British girls' comics were circulated in periodicals such as Bunty, Judy, and Diana which bore quite a resemblance to shoujo's Margaret, Ciao, and Princess, with comics sharing pages with short stories, recipes, and beauty tips. The kinds of stories they covered reflected the kinds of stories that were popular in girls' novels of the day - so naturally many of them were girls' school stories.

Most of the school stories were thoroughly of the Angela Brazil, Enid Blyton type: hockey games, midnight feasts, pranks and scrapes. This one, though, which I read on the awesome comic blog Out of This World, has an interesting twist. It's about three girls who dress in hooded robes and black masks to become "The Silent Three", a secret society that works in secret to give their aid to those who ask for it.

This time, it's a school maid who asks for help. She's been sacked for breaking the headmistress's vase, but says that she didn't do it. It's up to the Silent Three to find up who framed her. It's all quite exciting, if implausible.



And it's got me well hooked on British girls' comics, too. I'll be on the lookout for more comic school stories.

Monday, June 6, 2011

Secret Places

It's World War II. The Allied and Axis forces are entangled in a bloody battle that spans the globe with no end in sight. And, somewhere in London, a German girl named Laura enrolls in an unremarkable girls' day school.

The wartime anti-German hatred is extended to her as a matter of course; she is called a hun and blamed when an English soldier is killed by a German. During that first week she is ostracized by all the girls - all except one, Patience.



Patience (played by the beautiful Tara MacGowran) is a thoughtful girl with enough insight to realize how unfair her classmates' treatment of Laura is. By not being cruel to her she ends up befriending her almost accidentally. Their friendship deepens as the months pass in their idyllic setting, seemingly so far from the war, until Patience's sentimental affection for Laura grows to such a level that she feels she must end it. Her decision has disastrous effects.

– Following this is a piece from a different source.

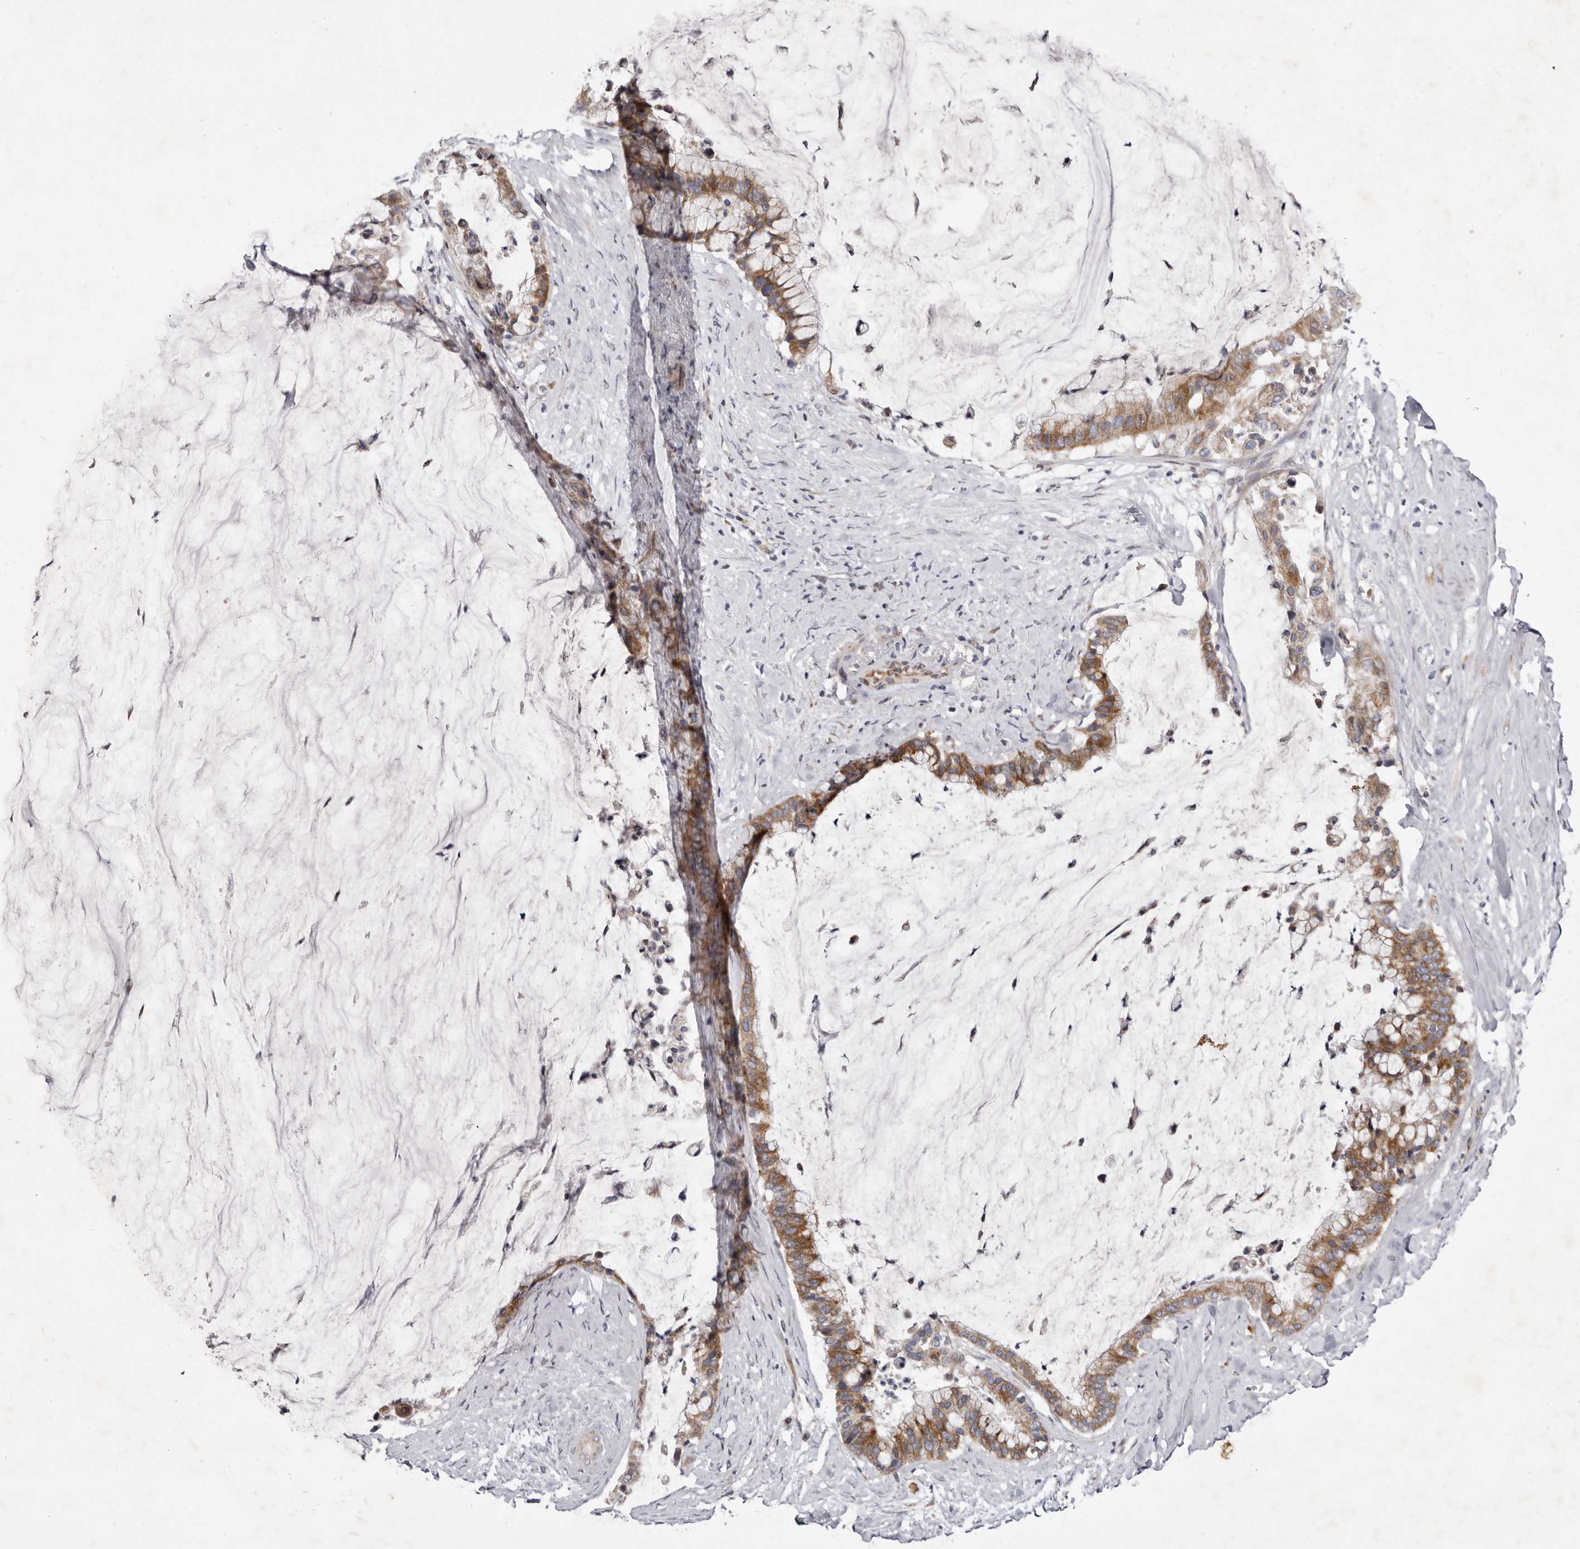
{"staining": {"intensity": "moderate", "quantity": ">75%", "location": "cytoplasmic/membranous"}, "tissue": "pancreatic cancer", "cell_type": "Tumor cells", "image_type": "cancer", "snomed": [{"axis": "morphology", "description": "Adenocarcinoma, NOS"}, {"axis": "topography", "description": "Pancreas"}], "caption": "The photomicrograph reveals a brown stain indicating the presence of a protein in the cytoplasmic/membranous of tumor cells in adenocarcinoma (pancreatic).", "gene": "TIMM17B", "patient": {"sex": "male", "age": 41}}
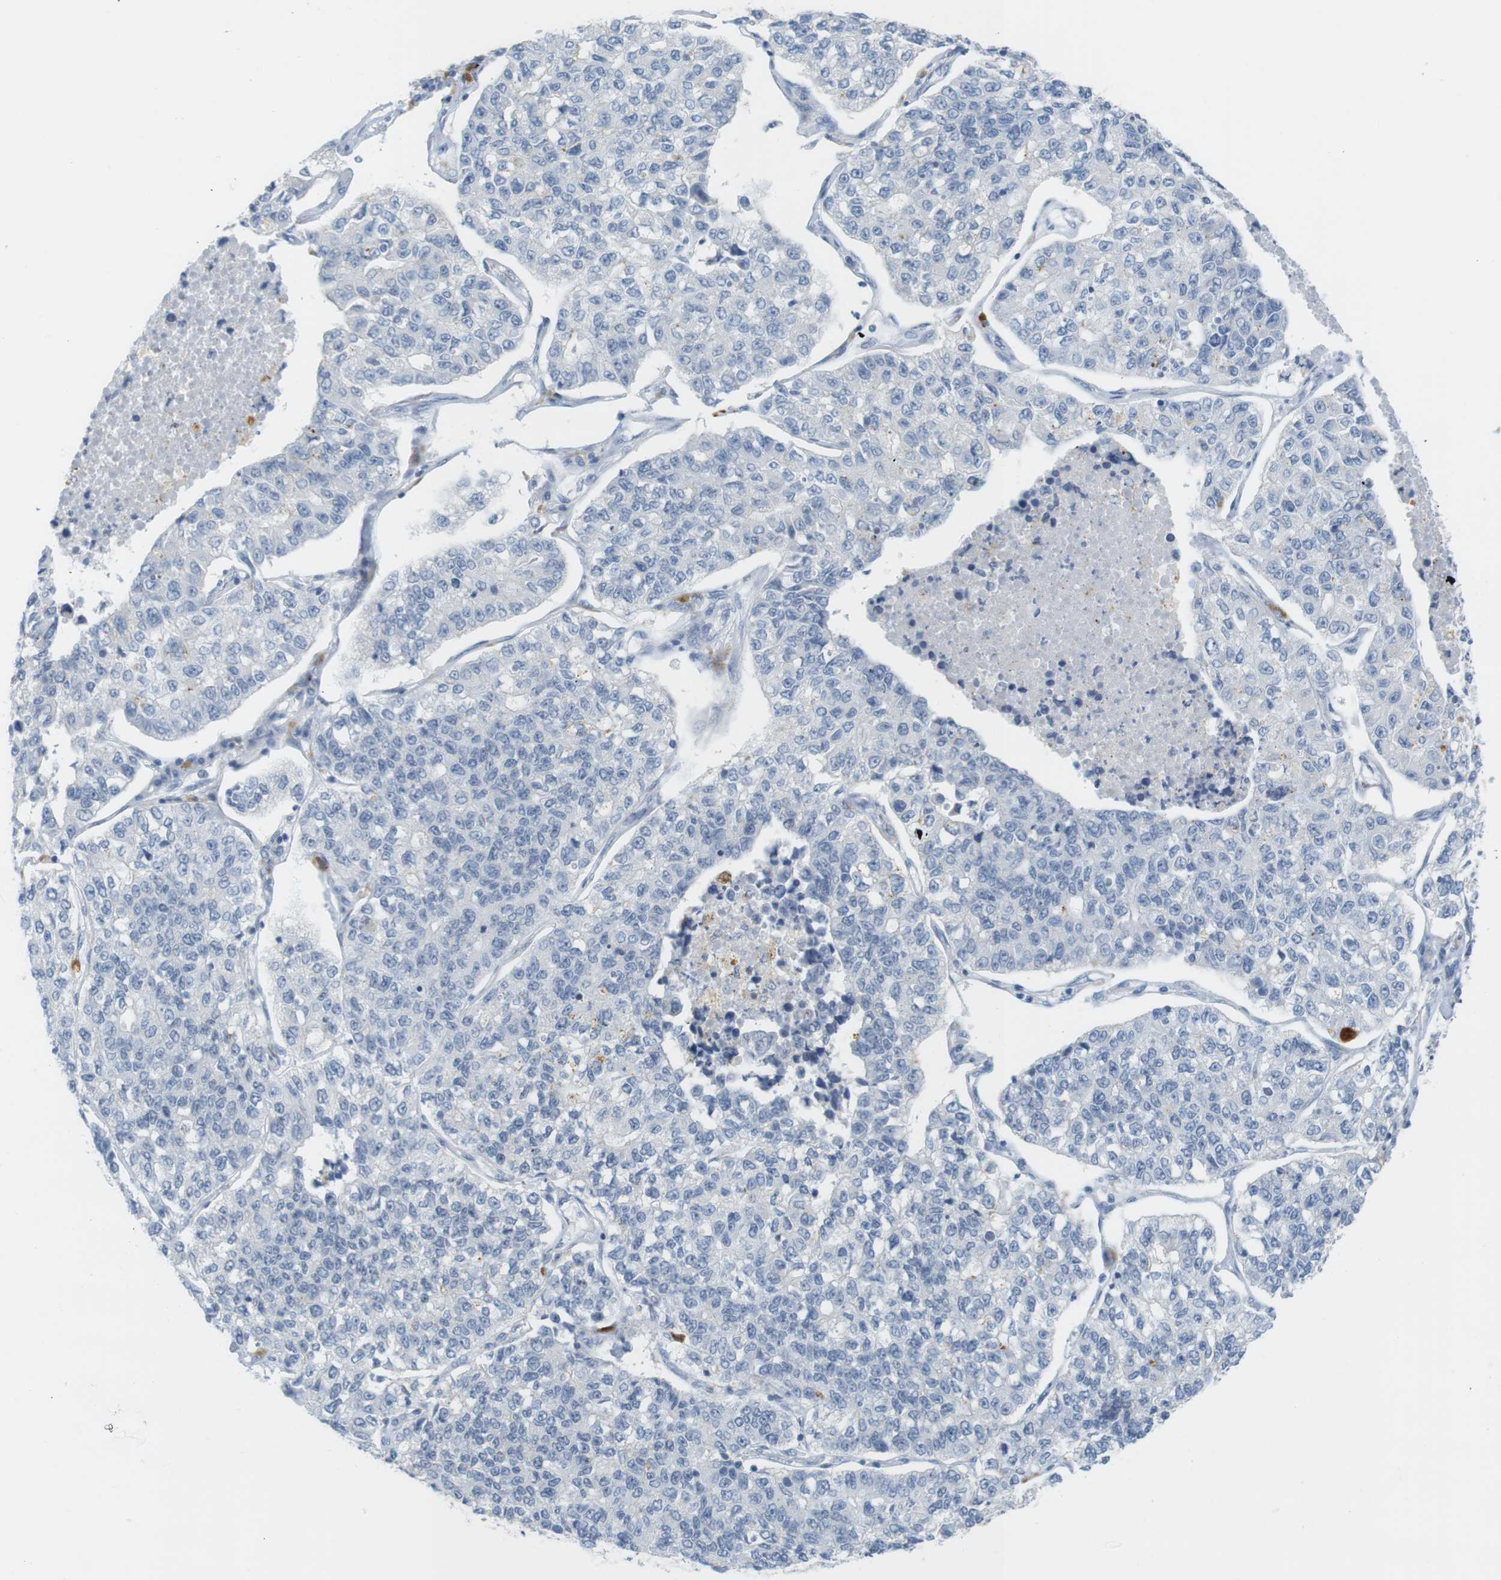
{"staining": {"intensity": "negative", "quantity": "none", "location": "none"}, "tissue": "lung cancer", "cell_type": "Tumor cells", "image_type": "cancer", "snomed": [{"axis": "morphology", "description": "Adenocarcinoma, NOS"}, {"axis": "topography", "description": "Lung"}], "caption": "This image is of lung cancer (adenocarcinoma) stained with immunohistochemistry (IHC) to label a protein in brown with the nuclei are counter-stained blue. There is no staining in tumor cells. The staining is performed using DAB (3,3'-diaminobenzidine) brown chromogen with nuclei counter-stained in using hematoxylin.", "gene": "YIPF1", "patient": {"sex": "male", "age": 49}}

Secret Places is the kind of film that is more occupied with atmosphere than plot. There are plenty of lovely spans of the English summer countryside as nostalgic piano music plays. The whole film is imbued with so much nostalgia that it seems almost sepia-toned with it. There is drama, multiple storylines of it, but not a single loose end is ever really tied; whoever was missing is either still missing or dead, and Patience's attraction to Laura feels more forgotten about in the end than anything else.



Still it was a beautiful film that will linger in my memory for a long time. I've got to seek out the book it was based on.